The US Navy’s nuclear-powered Los Angeles-class fast-attack submarine USS Jacksonville (SSN 699) returned from her final deployment before she retires.
Sailors assigned to the submarine returned to their homeport at Joint Base Pearl Harbor-Hickam on August 10, following the successful completion of the submarine’s 15th deployment to the Western Pacific.
Jacksonville and her crew steamed more than 48,000 nautical miles while conducting maritime security operations and joint exercises with the Japanese Maritime Self-Defense Force and Indian navies.
“The crew performed superbly throughout the whole deployment,” said Cmdr. Steven Faulk, commanding officer, USS Jacksonville. “They represent the finest of what our country has to offer.”
While deployed, 33 submariners earned their qualification to wear the submarine warfare device, and 16 Sailors were advanced in paygrade. The crew also conducted various port calls to Bahrain, Guam, Oman, and Singapore.
“Everyone aboard performed their duties exceptionally well,” said Master Chief Electronics Technician (Submarine) Kevin Rollert, Jacksonville’s chief of the boat. “Being deployed for eight months is challenging, and the crew stepped up to the challenge and executed perfectly.

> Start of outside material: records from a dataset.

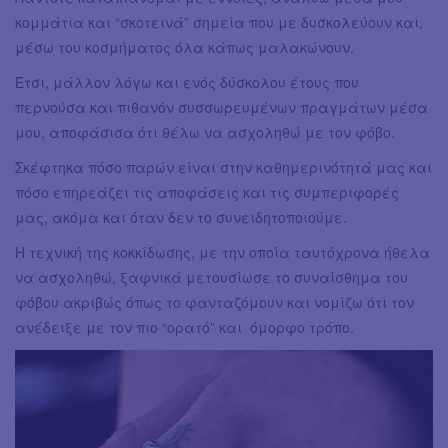
κομμάτια και “σκοτεινά” σημεία που με δυσκολεύουν και,
μέσω του κοσμήματος όλα κάπως μαλακώνουν.
Έτσι, μάλλον λόγω και ενός δύσκολου έτους που
περνούσα και πιθανόν συσσωρευμένων πραγμάτων μέσα
μου, αποφάσισα ότι θέλω να ασχοληθώ με τον φόβο.
Σκέφτηκα πόσο παρών είναι στην καθημερινότητά μας και
πόσο επηρεάζει τις αποφάσεις και τις συμπεριφορές
μας, ακόμα και όταν δεν το συνειδητοποιούμε.
Η τεχνική της κοκκίδωσης, με την οποία ταυτόχρονα ήθελα
να ασχοληθώ, ξαφνικά μετουσίωσε το συναίσθημα του
φόβου ακριβώς όπως το φανταζόμουν και νομίζω ότι τον
ανέδειξε με τον πιο “ορατό” και όμορφο τρόπο.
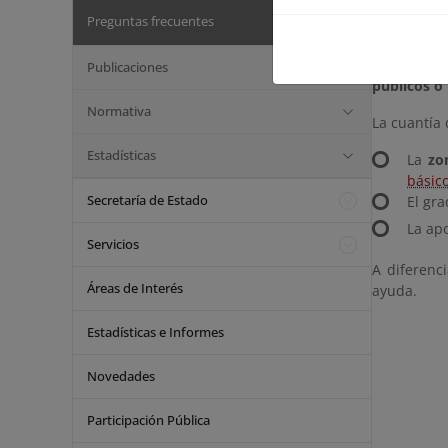
a actuacion
Preguntas frecuentes
Esta ayuda
subvencio
Publicaciones
públicos o 
Normativa
La cuantía
Estadísticas
La
zo
básic
Secretaría de Estado
El gra
La ap
Servicios
A diferenc
Áreas de Interés
ayuda.
Estadísticas e Informes
Novedades
Participación Pública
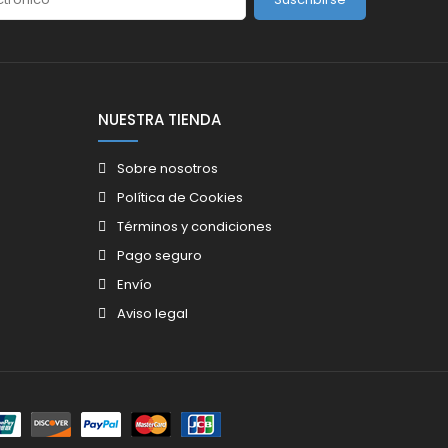
NUESTRA TIENDA
Sobre nosotros
Política de Cookies
Términos y condiciones
Pago seguro
Envío
Aviso legal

Rollert added, the crew was a tremendous asset to the operational commander, and everyone gained important experiences during the 209 days out at sea.
Commissioned May 16, 1981, USS Jacksonville is named after Jacksonville, the largest and most populous city in Florida, and is the first ship to bear the name.
Jacksonville is set to start her distmantling process this year with the inactivation set for 2018.